To answer you question: It doesn't matter if the adjective comes before or after the noun it's describing, but the user might do that just to simply add emphasis. "Li estas aliulo, ne mia koramiko." is also grammatically correct, but it may lose the emphasis that the user might have wanted to portray.
The reason for this is that Esperanto's rules make it flexible for native speakers of different languages to change the way they speak and still make sense. For example, "Mi mangxas la rugxan pomon" (Germanic syntax) = "Mi mangxas la pomon rugxan" (Romance syntax) = "Mangxas mi la pomon rugxa" (Celtic syntax), etc. In these examples, you can see that the noun-adjective relation is changes, as well as the positions of the subject and object.

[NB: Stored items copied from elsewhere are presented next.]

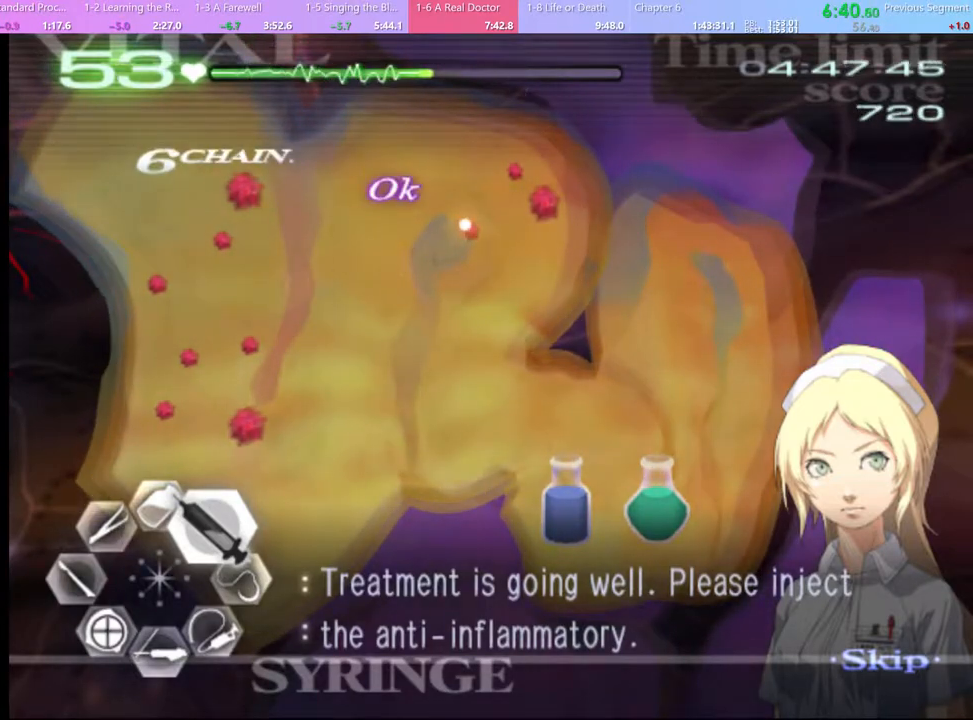
{"keys": ["d", "w"], "mouse": ["left"], "events": [[67, "mouse_left", "up"], [400, "mouse_left", "down"]]}
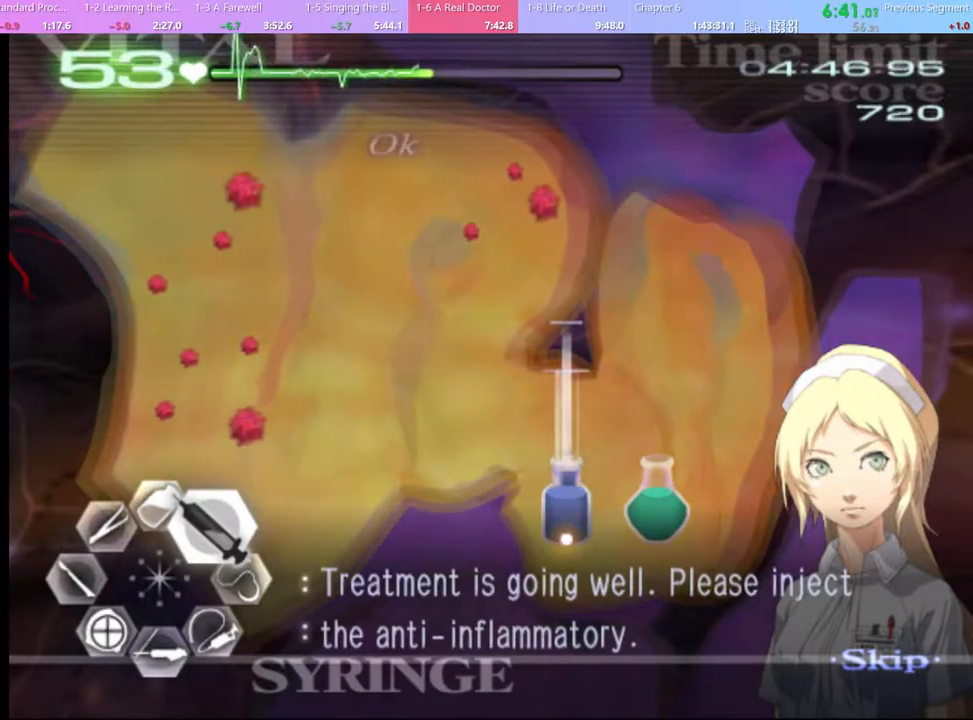
{"keys": ["d", "w"], "mouse": [], "events": [[300, "mouse_left", "up"]]}
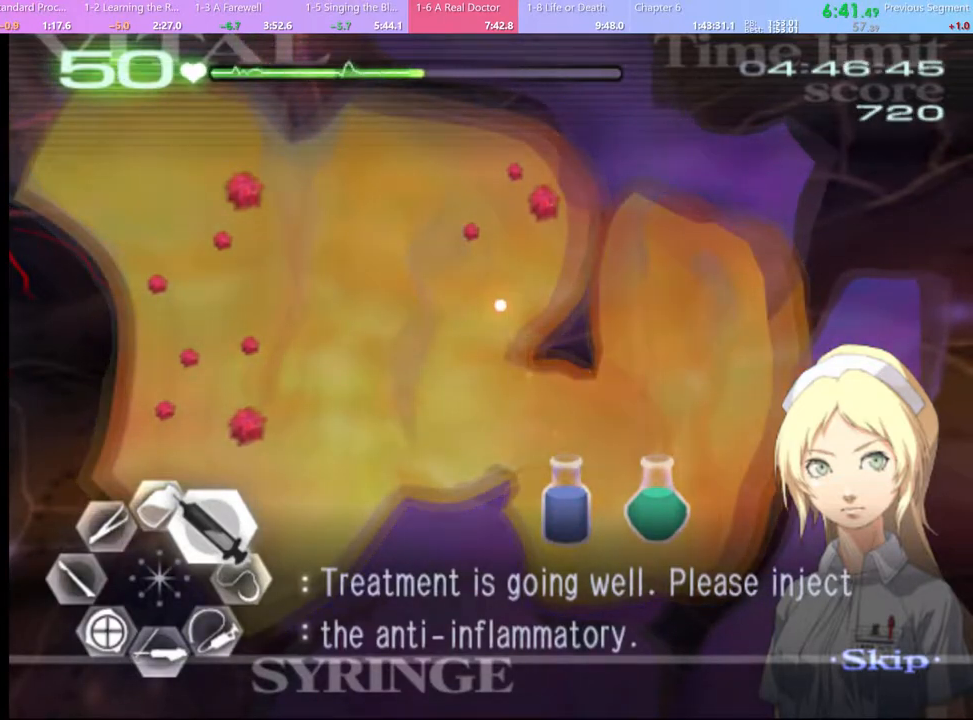
{"keys": ["d", "w"], "mouse": [], "events": [[367, "mouse_left", "down"], [500, "mouse_left", "up"]]}
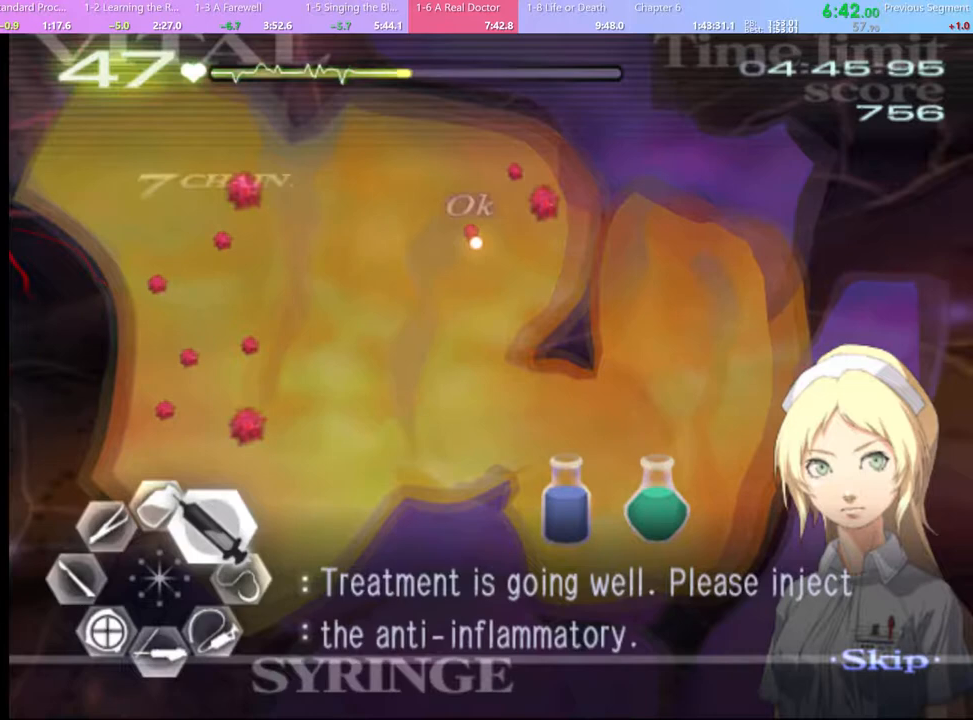
{"keys": ["d", "w"], "mouse": [], "events": [[167, "mouse_left", "down"], [433, "mouse_left", "up"]]}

For the noun-adjective relation, a noun and its adjective(s) can be in pretty much any order as long as they both have the same ending (-n or not) and are in the same part of the sentence(e.g. they must stay on the same side of "kaj" and "ne" in large sentences, or else it won't make sense). The other part is the subject-object relation. In this, the subject and object can move around the verb, as we know which one is which because of the -n ending, unlike other languages where the placement defines if it is a subject or object. Hope this has helped, and not been confusing.
For anyone in general who wants to learn more about grammar in more detail, go to en.lernu.com and go under the learning tab at the top. Lernu is also a great resource for Esperanto overall, with forums, a dictionary that can not only translate between many languages but also deconstruct an Esperanto word to its roots and affixes, and even its own Esperanto learning program.
Thanks for the answer. I was aware of the flexibility of the structure, but wondered whether there are slight preferation when expressing a certain meaning. The thing is, linguistically, it would be very interesting to investigate that with Esperanto mother speakers, because the flexibility is first and foremost a certain simplification for learners. For mother speakers that feature would be too loose, it has to be divided into more meaning, like putting emphasis on the adjective/possessive pronoun lets it be after the noun. It would be interesting how mother speakers are attributing meaning nuances to the syntax of the adjective or other words.
When I was learning about the accusative, Someone put it that this makes it so that you arrange the sentence in whatever way you need to change the emphasis, and that it helps separate which adjective belongs to which noun without having rules about where in relation to the noun the adjective is. As far as how often this allowance is utilized, I am not sure, but it is something to be prepared for.